§ DATASET RECORDS
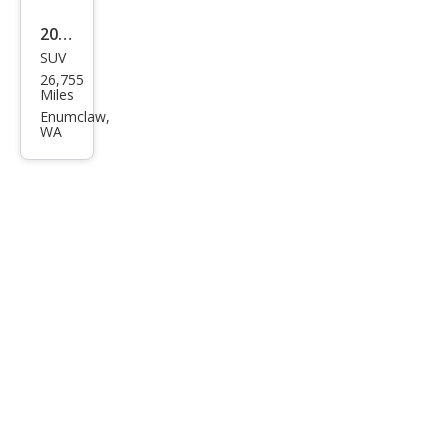
2001
SUV
HU
26,755
MME
Miles
R H1
Enumclaw,
WA
Ope
n
Top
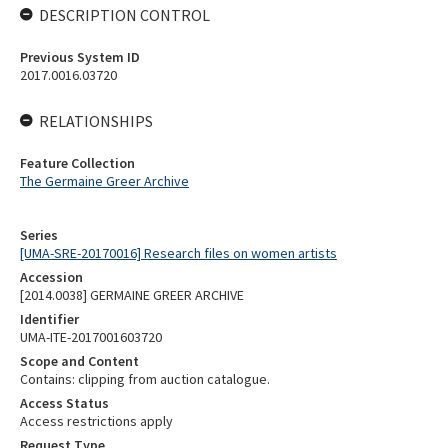
DESCRIPTION CONTROL
Previous System ID
2017.0016.03720
RELATIONSHIPS
Feature Collection
The Germaine Greer Archive
Series
[UMA-SRE-20170016] Research files on women artists
Accession
[2014.0038] GERMAINE GREER ARCHIVE
Identifier
UMA-ITE-2017001603720
Scope and Content
Contains: clipping from auction catalogue.
Access Status
Access restrictions apply
Request Type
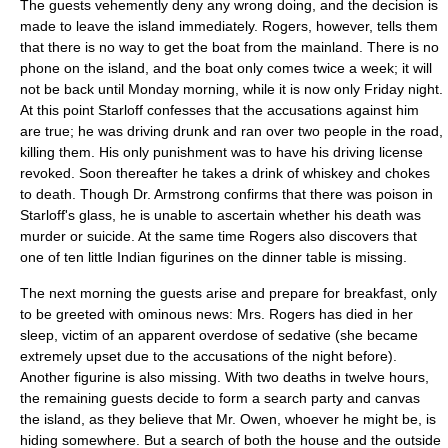
The guests vehemently deny any wrong doing, and the decision is
made to leave the island immediately. Rogers, however, tells them
that there is no way to get the boat from the mainland. There is no
phone on the island, and the boat only comes twice a week; it will
not be back until Monday morning, while it is now only Friday night.
At this point Starloff confesses that the accusations against him
are true; he was driving drunk and ran over two people in the road,
killing them. His only punishment was to have his driving license
revoked. Soon thereafter he takes a drink of whiskey and chokes
to death. Though Dr. Armstrong confirms that there was poison in
Starloff's glass, he is unable to ascertain whether his death was
murder or suicide. At the same time Rogers also discovers that
one of ten little Indian figurines on the dinner table is missing.
The next morning the guests arise and prepare for breakfast, only
to be greeted with ominous news: Mrs. Rogers has died in her
sleep, victim of an apparent overdose of sedative (she became
extremely upset due to the accusations of the night before).
Another figurine is also missing. With two deaths in twelve hours,
the remaining guests decide to form a search party and canvas
the island, as they believe that Mr. Owen, whoever he might be, is
hiding somewhere. But a search of both the house and the outside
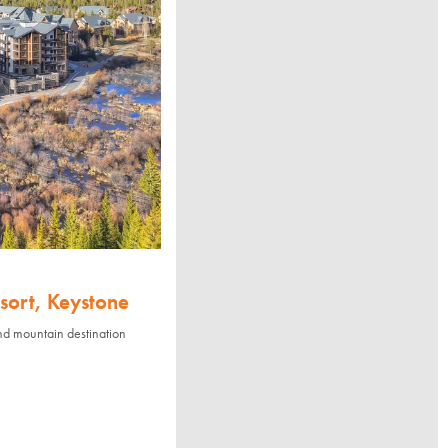
sort, Keystone
nd mountain destination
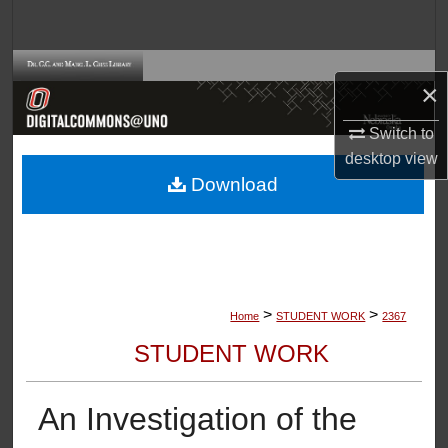
Search
Browse Collections
×
My Account
Switch to
desktop
view
About
Download
Digital Commons Network™
>
>
Home
STUDENT WORK
2367
STUDENT WORK
An Investigation of the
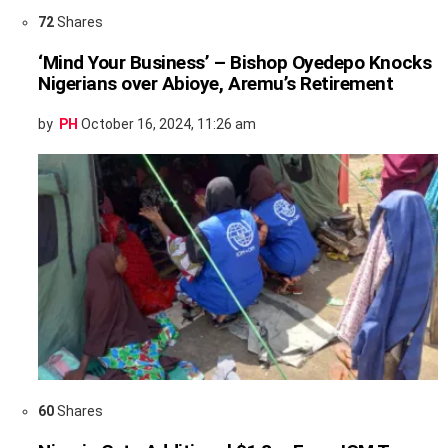
72
Shares
‘Mind Your Business’ – Bishop Oyedepo Knocks
Nigerians over Abioye, Aremu’s Retirement
by
PH
October 16, 2024, 11:26 am
60
Shares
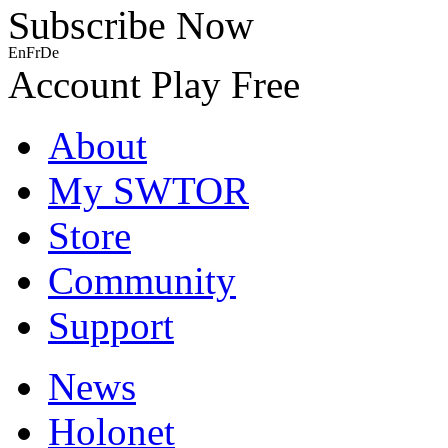
Subscribe Now
En
Fr
De
Account
Play Free
About
My SWTOR
Store
Community
Support
News
Holonet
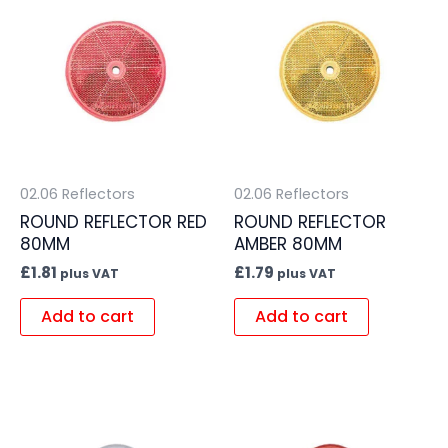
02.06 Reflectors
02.06 Reflectors
ROUND REFLECTOR RED
ROUND REFLECTOR
80MM
AMBER 80MM
£
1.81
£
1.79
plus VAT
plus VAT
Add to cart
Add to cart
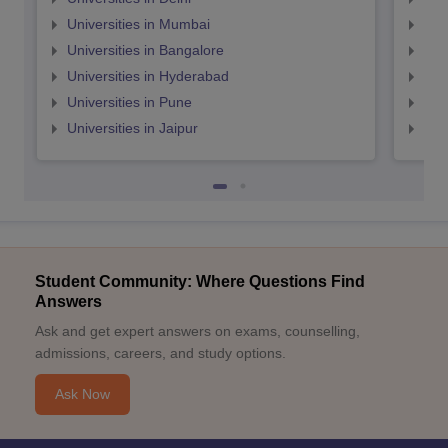
Universities in Mumbai
Uni
Universities in Bangalore
Univ
Universities in Hyderabad
Uni
Universities in Pune
Uni
Universities in Jaipur
Uni
Student Community: Where Questions Find
Answers
Ask and get expert answers on exams, counselling,
admissions, careers, and study options.
Ask Now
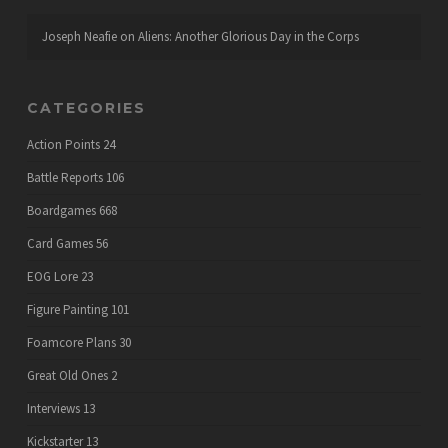
Joseph Neafie
on
Aliens: Another Glorious Day in the Corps
CATEGORIES
Action Points
24
Battle Reports
106
Boardgames
668
Card Games
56
EOG Lore
23
Figure Painting
101
Foamcore Plans
30
Great Old Ones
2
Interviews
13
Kickstarter
13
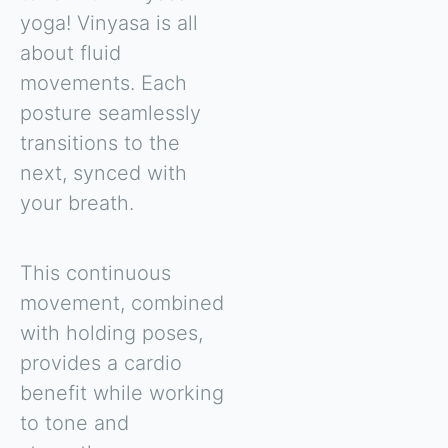
yoga! Vinyasa is all
about fluid
movements. Each
posture seamlessly
transitions to the
next, synced with
your breath.
This continuous
movement, combined
with holding poses,
provides a cardio
benefit while working
to tone and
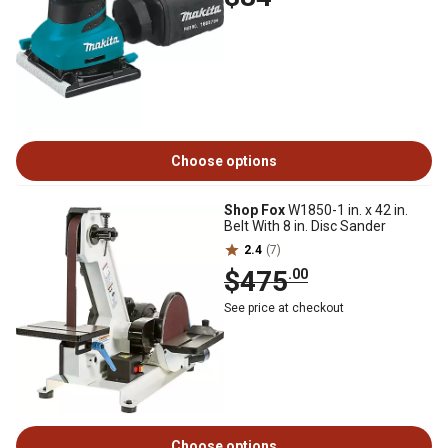
Choose options
Shop Fox
W1850-1 in. x 42 in.
Belt With 8 in. Disc Sander
2.4
(7)
$475
.00
See price at checkout
Choose options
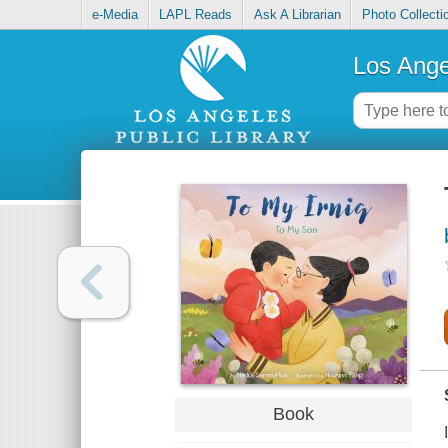
e-Media
LAPL Reads
Ask A Librarian
Photo Collecti
Los Ange
Book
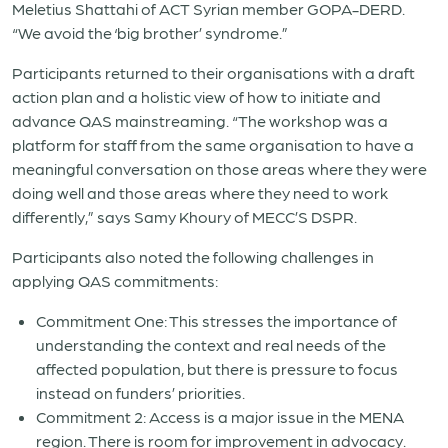
Meletius Shattahi of ACT Syrian member GOPA-DERD.
“We avoid the ‘big brother’ syndrome.”
Participants returned to their organisations with a draft
action plan and a holistic view of how to initiate and
advance QAS mainstreaming. “
The workshop was a
platform for staff from the same organisation to have a
meaningful conversation on those areas where they were
doing well and those areas where they need to work
differently,” says Samy Khoury of MECC’S DSPR.
Participants also noted the following challenges in
applying QAS commitments:
Commitment One: This stresses the importance of
understanding the context and real needs of the
affected population, but there is pressure to focus
instead on funders’ priorities.
Commitment 2: Access is a major issue in the MENA
region. There is room for improvement in advocacy.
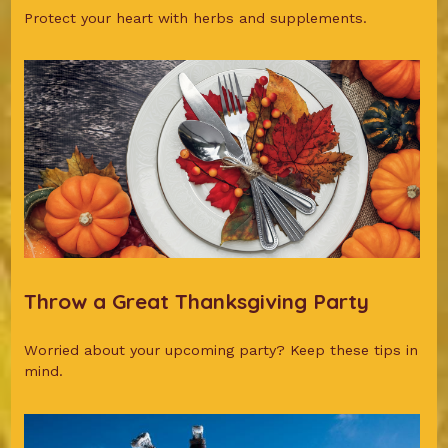
Protect your heart with herbs and supplements.
Throw a Great Thanksgiving Party
Worried about your upcoming party? Keep these tips in
mind.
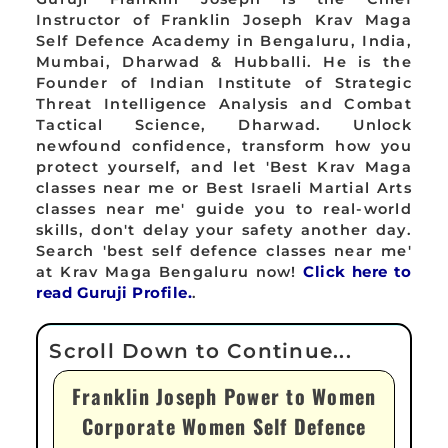
Instructor of Franklin Joseph Krav Maga
Self Defence Academy in Bengaluru, India,
Mumbai, Dharwad & Hubballi. He is the
Founder of Indian Institute of Strategic
Threat Intelligence Analysis and Combat
Tactical Science, Dharwad. Unlock
newfound confidence, transform how you
protect yourself, and let 'Best Krav Maga
classes near me or Best Israeli Martial Arts
classes near me' guide you to real-world
skills, don't delay your safety another day.
Search 'best self defence classes near me'
at Krav Maga Bengaluru now!
Click here to
read Guruji Profile.
.
Franklin Joseph Power to Women
Corporate Women Self Defence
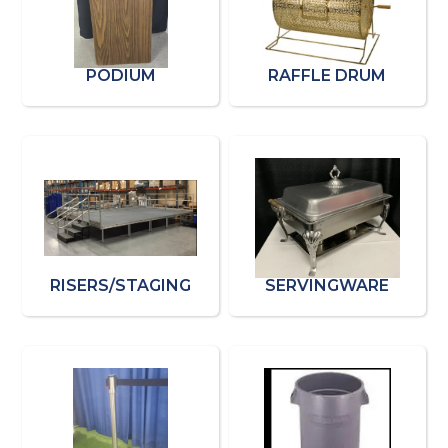
PODIUM
RAFFLE DRUM
RISERS/STAGING
SERVINGWARE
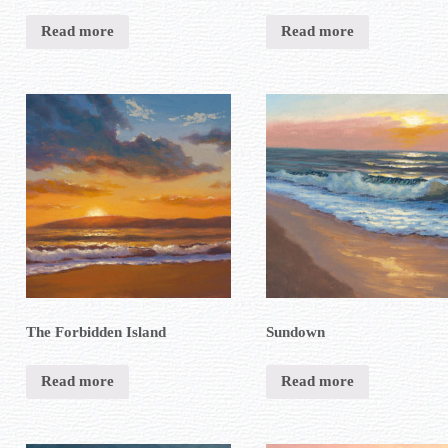
Read more
Read more
The Forbidden Island
Sundown
Read more
Read more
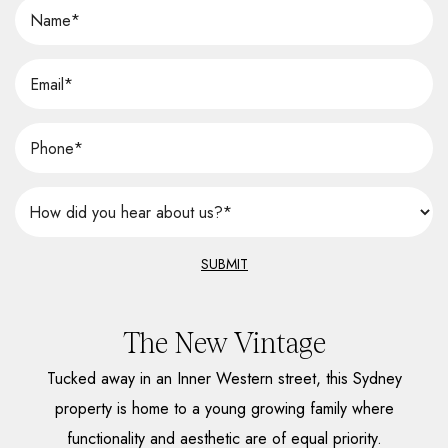
SUBMIT
The New Vintage
Tucked away in an Inner Western street, this Sydney
property is home to a young growing family where
functionality and aesthetic are of equal priority.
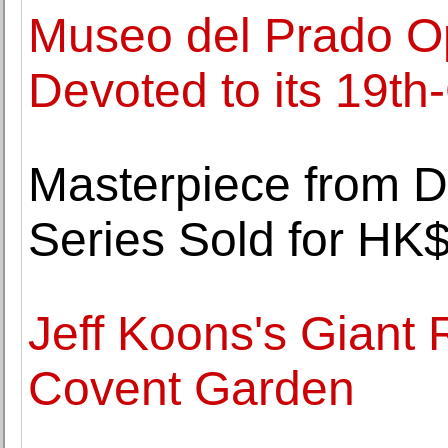
Museo del Prado O
Devoted to its 19th
Masterpiece from Da
Series Sold for HK$
Jeff Koons's Giant 
Covent Garden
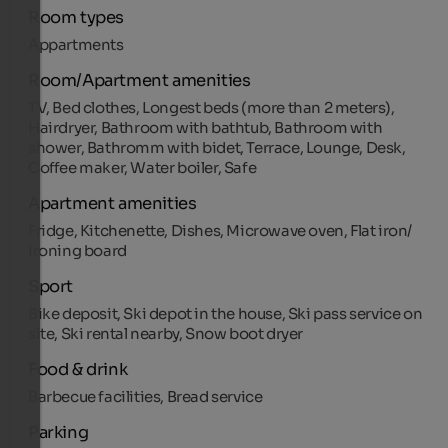
Room types
Appartments
Room/Apartment amenities
TV, Bed clothes, Longest beds (more than 2 meters),
Hairdryer, Bathroom with bathtub, Bathroom with
shower, Bathromm with bidet, Terrace, Lounge, Desk,
Coffee maker, Water boiler, Safe
Apartment amenities
Fridge, Kitchenette, Dishes, Microwave oven, Flat iron/
Ironing board
Sport
Bike deposit, Ski depot in the house, Ski pass service on
site, Ski rental nearby, Snow boot dryer
Food & drink
Barbecue facilities, Bread service
Parking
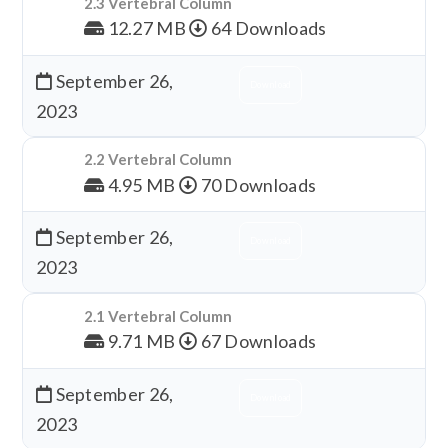
2.3 Vertebral Column
12.27 MB
64 Downloads
September 26,
Download
2023
2.2 Vertebral Column
4.95 MB
70 Downloads
September 26,
Download
2023
2.1 Vertebral Column
9.71 MB
67 Downloads
September 26,
Download
2023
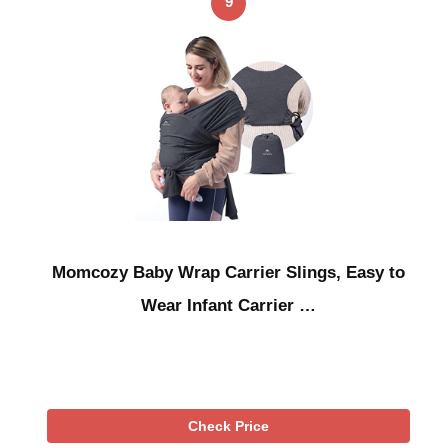
9
Momcozy Baby Wrap Carrier Slings, Easy to
Wear Infant Carrier …
Check Price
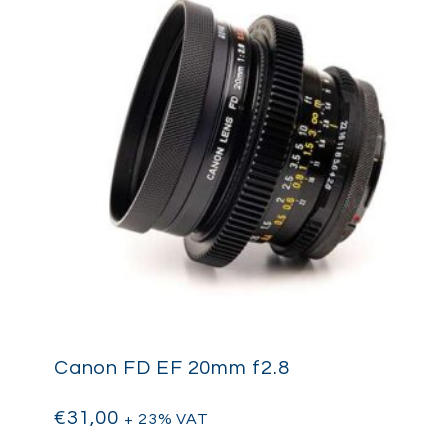
Canon FD EF 20mm f2.8
€
31,00
+ 23% VAT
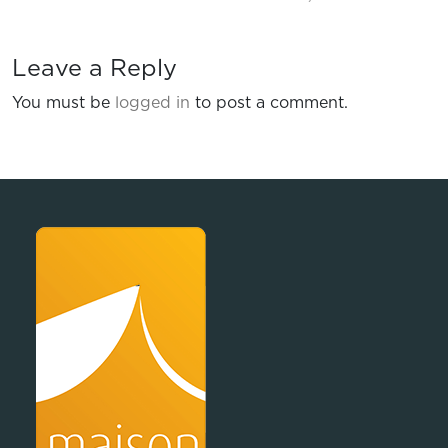
Leave a Reply
You must be
logged in
to post a comment.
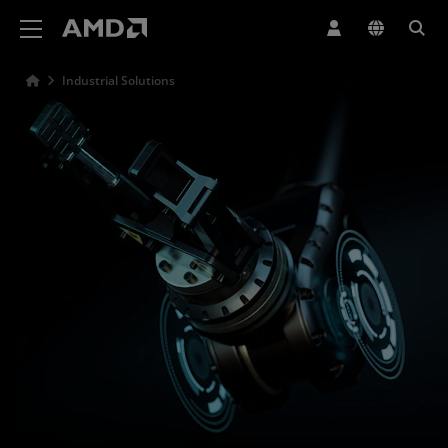
AMD Website Accessibility Statement
Industrial Solutions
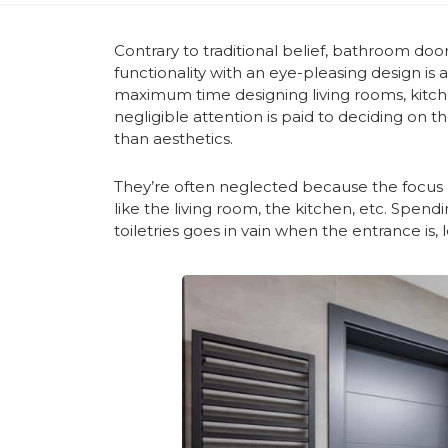
Contrary to traditional belief, bathroom door
functionality with an eye-pleasing design is
maximum time designing living rooms, kitc
negligible attention is paid to deciding on t
than aesthetics.
They’re often neglected because the focus al
like the living room, the kitchen, etc. Spen
toiletries goes in vain when the entrance is, le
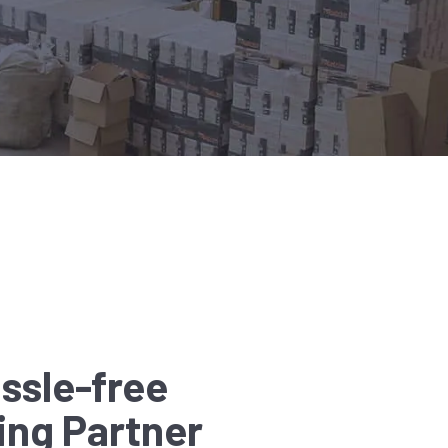
ssle-free
ing Partner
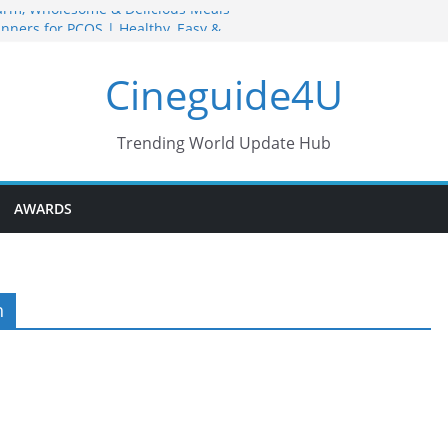
arm, Wholesome & Delicious Meals
nners for PCOS | Healthy, Easy &
Grain Bowl Recipes for Strength &
Cineguide4U
ne Bowl Meals Recipes for Healthy
Trending World Update Hub
hy Snack Recipes You Can Make
AWARDS
h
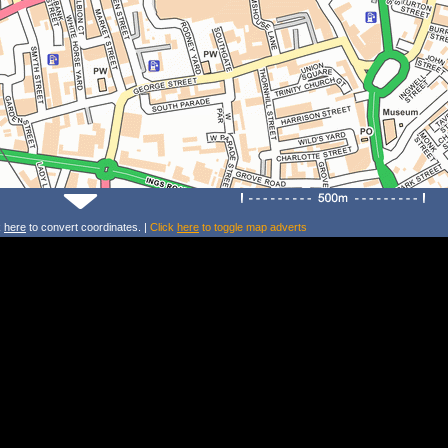
k
here
to convert coordinates. |
Click
here
to toggle map adverts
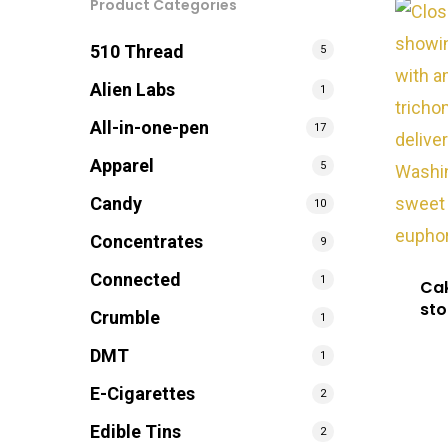
Product Categories
510 Thread
5
Alien Labs
1
All-in-one-pen
17
Apparel
5
Candy
10
Concentrates
9
Connected
1
Cak
sto
Crumble
1
DMT
1
E-Cigarettes
2
Edible Tins
2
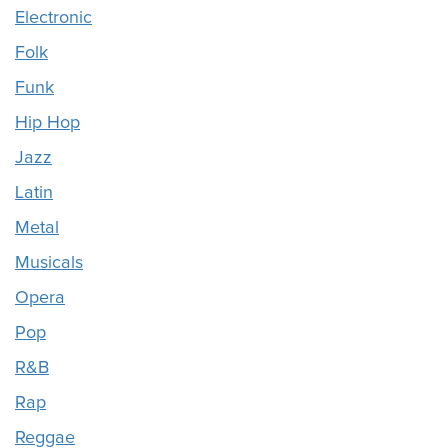
Electronic
Folk
Funk
Hip Hop
Jazz
Latin
Metal
Musicals
Opera
Pop
R&B
Rap
Reggae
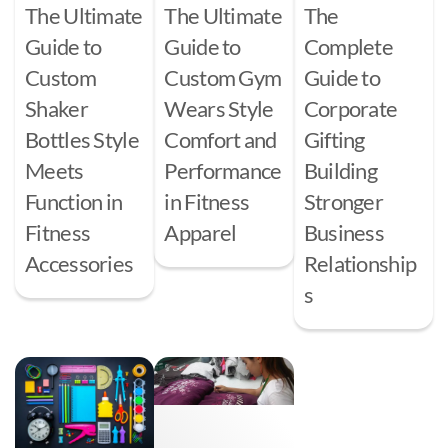
The Ultimate
The Ultimate
The
Guide to
Guide to
Complete
Custom
Custom Gym
Guide to
Shaker
Wears Style
Corporate
Bottles Style
Comfort and
Gifting
Meets
Performance
Building
Function in
in Fitness
Stronger
Fitness
Apparel
Business
Accessories
Relationship
s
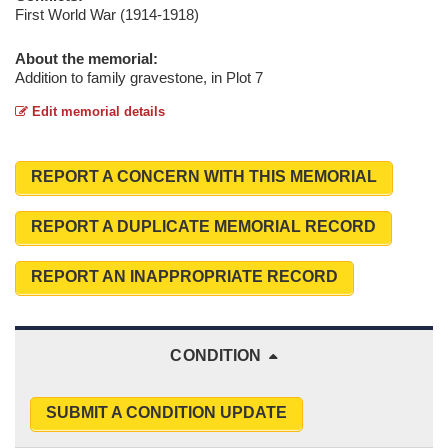
First World War (1914-1918)
About the memorial:
Addition to family gravestone, in Plot 7
Edit memorial details
REPORT A CONCERN WITH THIS MEMORIAL
REPORT A DUPLICATE MEMORIAL RECORD
REPORT AN INAPPROPRIATE RECORD
CONDITION
SUBMIT A CONDITION UPDATE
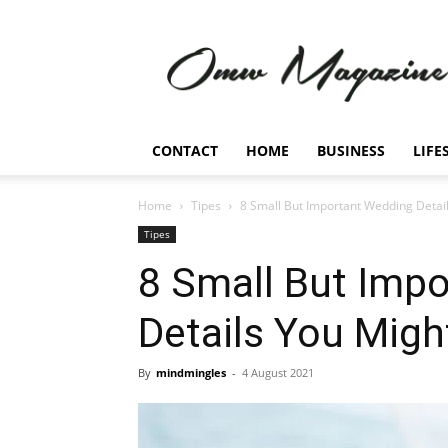
Omw
Magazine
CONTACT
HOME
BUSINESS
LIFE
Home
Tipes
8 Small But Important Wedding Detai
Tipes
8 Small But Imp
Details You Migh
By
mindmingles
-
4 August 2021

§ JOB ITEM
List each line in the data above that contains the string "Easy".

§ EXERCISE RESULT
Momcozy Baby Wrap Carrier Slings, Easy to
nners for PCOS | Healthy, Easy &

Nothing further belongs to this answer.